Single hadron response measurement and calorimeter jet energy scale uncertainty with the ATLAS detector at the LHC
ATLAS Collaboration

TL;DR
This paper measures the calorimeter response to single hadrons and propagates these uncertainties to the jet energy scale in the ATLAS detector, achieving a 1-5% uncertainty range crucial for precise physics analyses at the LHC.
Contribution
It provides a detailed measurement of the calorimeter response to various particles and quantifies the jet energy scale uncertainty for the ATLAS experiment.
Findings
Response uncertainty is 2-5% for central isolated hadrons.
Response uncertainty is 1-3% for the jet energy scale.
Calorimeter response measurements agree with Monte Carlo predictions.
Abstract
The uncertainty on the calorimeter energy response to jets of particles is derived for the ATLAS experiment at the Large Hadron Collider (LHC).
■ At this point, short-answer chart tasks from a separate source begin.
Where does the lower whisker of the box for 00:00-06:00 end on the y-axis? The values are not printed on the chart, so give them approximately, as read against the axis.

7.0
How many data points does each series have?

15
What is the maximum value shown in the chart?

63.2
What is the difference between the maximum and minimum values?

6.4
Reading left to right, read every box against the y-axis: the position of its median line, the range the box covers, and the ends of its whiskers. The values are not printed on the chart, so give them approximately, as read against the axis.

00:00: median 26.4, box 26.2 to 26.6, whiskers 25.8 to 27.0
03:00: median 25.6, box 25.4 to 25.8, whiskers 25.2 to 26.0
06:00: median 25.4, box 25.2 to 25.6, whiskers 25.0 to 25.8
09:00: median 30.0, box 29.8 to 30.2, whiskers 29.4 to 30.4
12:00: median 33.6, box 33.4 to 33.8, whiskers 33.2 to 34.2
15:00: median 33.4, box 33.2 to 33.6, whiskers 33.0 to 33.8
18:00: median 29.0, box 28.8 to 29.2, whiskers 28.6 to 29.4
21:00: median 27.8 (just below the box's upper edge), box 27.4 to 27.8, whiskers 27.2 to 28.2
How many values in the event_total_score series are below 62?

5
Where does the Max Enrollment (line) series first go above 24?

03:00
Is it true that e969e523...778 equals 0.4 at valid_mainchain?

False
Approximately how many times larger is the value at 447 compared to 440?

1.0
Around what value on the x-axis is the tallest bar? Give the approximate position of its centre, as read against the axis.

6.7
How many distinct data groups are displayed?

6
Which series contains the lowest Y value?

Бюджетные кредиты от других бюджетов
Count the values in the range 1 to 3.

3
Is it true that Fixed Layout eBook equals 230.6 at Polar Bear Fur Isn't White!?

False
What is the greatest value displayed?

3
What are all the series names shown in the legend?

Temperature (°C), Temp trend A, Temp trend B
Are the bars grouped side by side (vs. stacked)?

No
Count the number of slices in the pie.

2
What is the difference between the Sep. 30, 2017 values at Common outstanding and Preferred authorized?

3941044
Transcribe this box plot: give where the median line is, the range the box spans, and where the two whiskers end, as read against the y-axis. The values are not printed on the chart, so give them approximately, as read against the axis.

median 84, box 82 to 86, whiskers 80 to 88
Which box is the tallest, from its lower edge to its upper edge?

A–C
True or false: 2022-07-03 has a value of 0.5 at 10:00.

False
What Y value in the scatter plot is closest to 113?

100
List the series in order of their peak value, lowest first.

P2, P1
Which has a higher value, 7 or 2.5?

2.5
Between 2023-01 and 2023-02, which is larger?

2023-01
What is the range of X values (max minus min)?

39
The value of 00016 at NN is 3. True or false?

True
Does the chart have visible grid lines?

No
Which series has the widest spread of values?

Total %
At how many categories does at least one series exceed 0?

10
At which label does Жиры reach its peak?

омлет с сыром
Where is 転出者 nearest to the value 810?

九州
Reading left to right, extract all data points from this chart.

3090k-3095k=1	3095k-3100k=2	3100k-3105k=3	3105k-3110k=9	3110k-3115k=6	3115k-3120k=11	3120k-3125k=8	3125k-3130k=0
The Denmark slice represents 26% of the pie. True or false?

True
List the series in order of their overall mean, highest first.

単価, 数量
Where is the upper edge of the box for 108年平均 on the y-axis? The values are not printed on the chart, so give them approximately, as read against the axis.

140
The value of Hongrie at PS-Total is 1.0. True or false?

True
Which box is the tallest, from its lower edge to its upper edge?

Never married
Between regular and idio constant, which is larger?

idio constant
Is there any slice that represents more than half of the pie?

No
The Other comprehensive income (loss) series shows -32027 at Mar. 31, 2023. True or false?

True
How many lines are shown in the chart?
First, the calorimeter response to single isolated charged hadrons is measured and compared to the Monte Carlo simulation using proton-proton collisions at centre-of-mass energies of sqrt(s) = 900 GeV and 7 TeV collected during 2009 and 2010. Then, using the decay of K_s and Lambda particles, the calorimeter response to specific types of particles (positively and negatively charged pions, protons, and anti-protons) is measured and compared to the Monte Carlo predictions. Finally, the jet energy scale uncertainty is determined by propagating the response uncertainty for single charged and neutral particles to jets. The response uncertainty is 2-5% for central isolated hadrons and 1-3% for the final calorimeter jet energy scale.